About a year later, he aquired another " six acres lying on northern & eastern end of his land."
Isaac Sawyer and Martha Bond Sawyer produced nine children from 1707 to 1724. One daughter, Judith died at the age of three, the same year that her sister Elizabeth was born, 1722. In 1724, another daughter, Judith, named for her deceased sister was born into the family.

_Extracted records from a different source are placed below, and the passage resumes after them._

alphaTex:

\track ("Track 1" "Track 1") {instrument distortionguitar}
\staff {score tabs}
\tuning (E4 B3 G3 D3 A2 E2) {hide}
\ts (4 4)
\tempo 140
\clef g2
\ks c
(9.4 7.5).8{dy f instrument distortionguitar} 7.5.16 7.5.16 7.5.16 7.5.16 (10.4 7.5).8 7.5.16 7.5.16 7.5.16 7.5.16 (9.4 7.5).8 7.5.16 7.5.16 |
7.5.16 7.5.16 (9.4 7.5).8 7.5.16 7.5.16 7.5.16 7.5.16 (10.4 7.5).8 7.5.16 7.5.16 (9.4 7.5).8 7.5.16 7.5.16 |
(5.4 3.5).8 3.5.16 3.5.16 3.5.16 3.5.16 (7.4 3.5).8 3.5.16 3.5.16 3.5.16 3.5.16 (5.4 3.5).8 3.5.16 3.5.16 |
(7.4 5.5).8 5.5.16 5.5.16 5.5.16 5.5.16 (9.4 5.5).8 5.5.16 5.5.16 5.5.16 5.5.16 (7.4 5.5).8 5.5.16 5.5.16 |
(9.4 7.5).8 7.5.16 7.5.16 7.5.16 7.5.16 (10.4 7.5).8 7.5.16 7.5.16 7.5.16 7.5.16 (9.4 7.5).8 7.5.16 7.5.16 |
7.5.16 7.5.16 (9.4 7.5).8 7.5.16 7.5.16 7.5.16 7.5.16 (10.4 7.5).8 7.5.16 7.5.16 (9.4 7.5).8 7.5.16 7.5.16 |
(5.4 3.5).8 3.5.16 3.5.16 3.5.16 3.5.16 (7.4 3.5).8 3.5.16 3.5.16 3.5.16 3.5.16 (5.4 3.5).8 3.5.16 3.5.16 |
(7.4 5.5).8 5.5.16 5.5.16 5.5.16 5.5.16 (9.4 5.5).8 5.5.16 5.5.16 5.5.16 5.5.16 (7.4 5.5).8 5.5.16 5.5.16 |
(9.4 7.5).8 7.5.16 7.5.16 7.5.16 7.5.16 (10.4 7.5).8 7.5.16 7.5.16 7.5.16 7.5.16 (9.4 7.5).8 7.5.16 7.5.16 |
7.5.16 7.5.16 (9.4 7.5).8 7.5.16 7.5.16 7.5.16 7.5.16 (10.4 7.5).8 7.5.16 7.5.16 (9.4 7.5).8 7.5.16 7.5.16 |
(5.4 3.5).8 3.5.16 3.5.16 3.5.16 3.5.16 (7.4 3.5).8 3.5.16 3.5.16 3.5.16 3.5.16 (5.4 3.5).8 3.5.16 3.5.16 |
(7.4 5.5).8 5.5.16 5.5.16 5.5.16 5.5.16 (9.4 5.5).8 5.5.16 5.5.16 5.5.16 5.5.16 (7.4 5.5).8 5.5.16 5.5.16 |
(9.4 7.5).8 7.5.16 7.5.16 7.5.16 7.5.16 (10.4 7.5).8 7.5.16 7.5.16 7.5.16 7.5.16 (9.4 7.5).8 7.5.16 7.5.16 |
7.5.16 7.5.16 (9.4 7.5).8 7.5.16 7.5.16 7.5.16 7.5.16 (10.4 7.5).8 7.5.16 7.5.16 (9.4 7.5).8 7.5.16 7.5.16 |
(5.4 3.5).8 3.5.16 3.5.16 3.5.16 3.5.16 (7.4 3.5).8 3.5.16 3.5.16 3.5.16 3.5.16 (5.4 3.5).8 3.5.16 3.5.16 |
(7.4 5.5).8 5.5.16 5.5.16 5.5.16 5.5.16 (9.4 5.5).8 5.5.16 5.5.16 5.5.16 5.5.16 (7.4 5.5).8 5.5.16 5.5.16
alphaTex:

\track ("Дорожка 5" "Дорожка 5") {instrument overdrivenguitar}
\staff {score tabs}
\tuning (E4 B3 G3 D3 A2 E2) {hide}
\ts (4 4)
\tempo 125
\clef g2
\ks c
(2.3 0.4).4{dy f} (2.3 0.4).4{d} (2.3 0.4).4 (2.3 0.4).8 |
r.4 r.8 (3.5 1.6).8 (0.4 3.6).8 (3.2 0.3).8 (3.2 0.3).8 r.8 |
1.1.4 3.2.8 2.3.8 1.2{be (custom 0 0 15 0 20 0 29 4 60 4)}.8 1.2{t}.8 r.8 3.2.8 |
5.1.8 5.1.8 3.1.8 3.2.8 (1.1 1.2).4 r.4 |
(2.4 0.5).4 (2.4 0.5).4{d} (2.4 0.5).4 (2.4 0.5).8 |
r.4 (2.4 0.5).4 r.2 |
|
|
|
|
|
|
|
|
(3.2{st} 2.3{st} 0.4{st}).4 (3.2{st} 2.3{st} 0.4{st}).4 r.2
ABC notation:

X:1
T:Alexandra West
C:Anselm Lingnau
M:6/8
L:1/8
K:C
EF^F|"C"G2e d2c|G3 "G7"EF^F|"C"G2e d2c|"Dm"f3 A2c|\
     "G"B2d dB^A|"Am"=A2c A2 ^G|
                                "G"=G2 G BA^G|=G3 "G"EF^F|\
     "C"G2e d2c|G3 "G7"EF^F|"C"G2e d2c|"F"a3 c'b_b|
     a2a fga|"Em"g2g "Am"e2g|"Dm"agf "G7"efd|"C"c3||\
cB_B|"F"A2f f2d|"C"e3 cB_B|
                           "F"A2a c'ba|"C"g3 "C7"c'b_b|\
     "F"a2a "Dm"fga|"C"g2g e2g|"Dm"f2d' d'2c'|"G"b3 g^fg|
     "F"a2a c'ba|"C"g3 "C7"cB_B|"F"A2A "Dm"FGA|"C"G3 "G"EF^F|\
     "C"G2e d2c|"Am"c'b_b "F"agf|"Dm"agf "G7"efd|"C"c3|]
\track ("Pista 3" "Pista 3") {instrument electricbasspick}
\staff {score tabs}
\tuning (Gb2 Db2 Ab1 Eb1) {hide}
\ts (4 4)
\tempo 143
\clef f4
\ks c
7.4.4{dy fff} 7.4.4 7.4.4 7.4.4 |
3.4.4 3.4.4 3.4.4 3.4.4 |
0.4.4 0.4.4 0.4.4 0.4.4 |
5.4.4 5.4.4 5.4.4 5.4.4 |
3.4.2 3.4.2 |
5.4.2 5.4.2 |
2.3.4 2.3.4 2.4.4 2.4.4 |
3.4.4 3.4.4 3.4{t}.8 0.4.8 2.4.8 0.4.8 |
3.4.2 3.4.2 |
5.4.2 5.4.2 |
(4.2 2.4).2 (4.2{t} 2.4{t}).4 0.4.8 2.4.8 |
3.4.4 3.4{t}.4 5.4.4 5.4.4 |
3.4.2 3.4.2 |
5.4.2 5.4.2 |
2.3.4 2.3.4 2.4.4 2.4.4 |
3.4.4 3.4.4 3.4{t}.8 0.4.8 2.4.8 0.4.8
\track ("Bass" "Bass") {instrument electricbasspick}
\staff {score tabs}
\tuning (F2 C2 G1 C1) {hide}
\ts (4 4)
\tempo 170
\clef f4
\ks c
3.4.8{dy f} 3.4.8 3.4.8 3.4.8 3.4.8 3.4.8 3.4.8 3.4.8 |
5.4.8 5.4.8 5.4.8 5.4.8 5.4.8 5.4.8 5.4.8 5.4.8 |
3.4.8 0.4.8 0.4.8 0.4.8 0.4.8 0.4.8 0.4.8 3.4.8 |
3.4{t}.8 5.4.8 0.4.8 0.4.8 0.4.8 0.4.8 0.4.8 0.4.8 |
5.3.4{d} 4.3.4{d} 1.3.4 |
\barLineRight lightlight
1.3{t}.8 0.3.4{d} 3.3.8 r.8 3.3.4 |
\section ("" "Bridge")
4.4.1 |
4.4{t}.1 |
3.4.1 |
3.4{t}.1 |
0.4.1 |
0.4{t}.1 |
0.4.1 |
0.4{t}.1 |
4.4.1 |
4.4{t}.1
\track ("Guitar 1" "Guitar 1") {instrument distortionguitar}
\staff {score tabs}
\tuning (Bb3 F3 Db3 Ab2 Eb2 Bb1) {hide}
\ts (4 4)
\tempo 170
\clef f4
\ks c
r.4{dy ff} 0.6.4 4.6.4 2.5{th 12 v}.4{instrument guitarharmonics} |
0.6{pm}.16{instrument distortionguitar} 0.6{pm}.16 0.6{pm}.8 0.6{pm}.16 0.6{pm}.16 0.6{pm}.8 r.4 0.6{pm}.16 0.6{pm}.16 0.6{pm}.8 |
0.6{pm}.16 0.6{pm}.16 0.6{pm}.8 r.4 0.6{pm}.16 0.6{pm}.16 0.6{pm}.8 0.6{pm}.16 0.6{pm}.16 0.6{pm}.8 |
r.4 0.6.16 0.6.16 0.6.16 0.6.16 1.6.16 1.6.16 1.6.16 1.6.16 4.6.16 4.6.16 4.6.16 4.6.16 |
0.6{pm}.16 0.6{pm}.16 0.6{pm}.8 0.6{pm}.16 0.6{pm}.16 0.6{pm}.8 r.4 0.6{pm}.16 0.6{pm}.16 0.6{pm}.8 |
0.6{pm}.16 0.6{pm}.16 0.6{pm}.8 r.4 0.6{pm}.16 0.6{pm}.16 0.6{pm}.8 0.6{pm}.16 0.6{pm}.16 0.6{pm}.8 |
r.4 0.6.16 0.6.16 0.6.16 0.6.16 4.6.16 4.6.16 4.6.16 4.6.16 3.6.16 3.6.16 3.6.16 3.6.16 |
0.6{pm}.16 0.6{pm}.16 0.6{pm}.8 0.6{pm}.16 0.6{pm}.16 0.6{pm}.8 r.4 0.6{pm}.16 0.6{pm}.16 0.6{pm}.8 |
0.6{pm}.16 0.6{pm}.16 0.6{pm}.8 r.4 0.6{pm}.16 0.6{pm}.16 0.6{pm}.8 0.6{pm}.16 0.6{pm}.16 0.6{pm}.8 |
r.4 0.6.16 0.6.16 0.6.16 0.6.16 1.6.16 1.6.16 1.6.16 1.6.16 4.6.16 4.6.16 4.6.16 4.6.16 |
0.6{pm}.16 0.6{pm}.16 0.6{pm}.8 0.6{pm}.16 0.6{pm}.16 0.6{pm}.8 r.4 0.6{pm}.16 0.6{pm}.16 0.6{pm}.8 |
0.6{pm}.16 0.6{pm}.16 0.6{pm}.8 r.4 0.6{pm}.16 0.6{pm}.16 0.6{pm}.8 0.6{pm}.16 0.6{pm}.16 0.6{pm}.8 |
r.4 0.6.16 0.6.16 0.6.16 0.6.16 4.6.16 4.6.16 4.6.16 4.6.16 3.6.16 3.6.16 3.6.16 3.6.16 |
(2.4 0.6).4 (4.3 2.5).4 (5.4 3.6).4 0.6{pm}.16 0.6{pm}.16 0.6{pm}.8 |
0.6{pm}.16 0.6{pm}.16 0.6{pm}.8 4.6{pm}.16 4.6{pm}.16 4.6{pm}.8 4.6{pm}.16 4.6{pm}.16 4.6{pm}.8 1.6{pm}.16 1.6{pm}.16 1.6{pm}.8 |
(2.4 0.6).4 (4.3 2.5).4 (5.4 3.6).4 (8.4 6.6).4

During his life at Cape Ann, Isaac Sawyer aquired more property and in 1725, when he decided along with his brothers John and Jacob,to move up the coast to Falmouth, sell his holdings, perhaps with the promise of cheaper land and better prospects. The following are records which may be of interest to others doing genealogical research into the Sawyer family.
Of particular interest to me, is that Isaac, while he is regularily referred to as a yeoman, or farmer, the records also indicate that he may have followed in his father James footsteps as a weaver.
There is much more to write here, but I will need to add another installment later. Undoubtably, when Isaac Sawyer decided to pursue his dream to move up the coast to Falmouth on Casco Bay, it was with the promise of better opportunity for his family. The area was rich in land, and it was cheap. In all probability he would have gone alone at first or with his eldest son, Isaac Jr. who was eighteen in 1725. Martha, his wife had just given birth a year previous to Judith. His daughters Elizabeth, age 3, Martha, age 11, and sons Abraham, age 9, and Thomas, 14 and Edward, 16, stayed behind with their mother until the journey could be made and the business of moving a whole household to a new home could be planned. No easy task for a large family, and the journey would be arduous; travel in the 1700's was challenging. More about this to follow.
One of the homes that survived this period of history is the James Sawyer home on Western Avenue in Gloucester. Because of the date, 1714, I believe it belonged to Isaac Sawyer's youngest brother, James.